Although the fire camp was removed that evening and firefighters from other districts and forests were returned to their stations, mop-up continued for several days.

The smoke of the Robinson Creek Fire had barely cleared when, on July 9, Forest Supervisor Ivan Sack and Frank Dunning, his fire staff officer, conducted the district’s previously-scheduled fire preparedness and readiness inspection. Although we were still mopping up the big one, they told Ranger Hoag and Marion they were pleased with what they saw—including, much to my relief, my fire prevention program. But it seemed to me I was doing everything a fire prevention guard should do well—except preventing big fires.

On the evening of July 21, as I was completing a Twin Lakes patrol, I sighted and extinguished the last smoke. It was a smoldering stump about a third of the way up the ridge. The Robinson Creek Fire was officially out. But, in a way, it would never be out for me. As I crunched my way down the charred slope, it seemed this greatest defeat of my fire prevention career would burn forever in my memory.


Adapted from the 2018 third edition of Toiyabe Patrol,

the writer’s memoir of five U.S. Forest Service summers

 on the Toiyabe National Forest in the 1960s.

3 thoughts on “Robinson Creek Fire”

  1. Largest fire of the season at 350 acres?
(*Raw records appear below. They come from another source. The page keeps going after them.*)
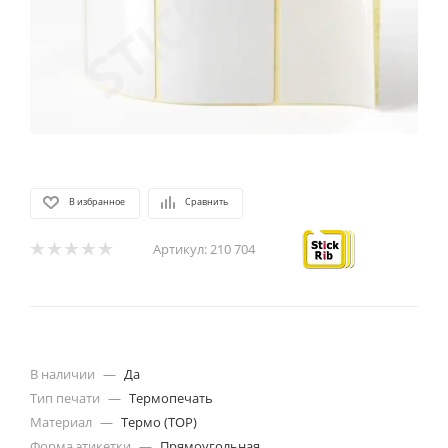
В избранное
Сравнить
Артикул:
210 704
В наличии
—
Да
Тип печати
—
Термопечать
Материал
—
Термо (ТОР)
Форма этикетки
—
Прямоугольная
Wow! Kind of puts climate change, extreme drought and other factors driving current fire size and behavior in perspective.
    Fresh out of forestry school, I spent the summer of 1973 on the Oakknoll RD on the Klamath NF not far from the Oregon border. I was a tank truck operator on one of 2 or 3 tankers (small engines compared to current equipment) with crews on that district. Largest fire we were on that summer burned approx. 25,000 ac on the next district downriver from ours. I think we were on that fire for almost 2 weeks; as a crew from the neighboring district we got to the fire within an hour of the initial attack.
    Fires now are making afternoon runs of more than 25,000 acres! That’s why I say things have changed drastically due to a variety of factors.

    • Yes, Sir! Definitely a typo which I should have caught. Of course, it should have read: “Before the fire was two hours old.”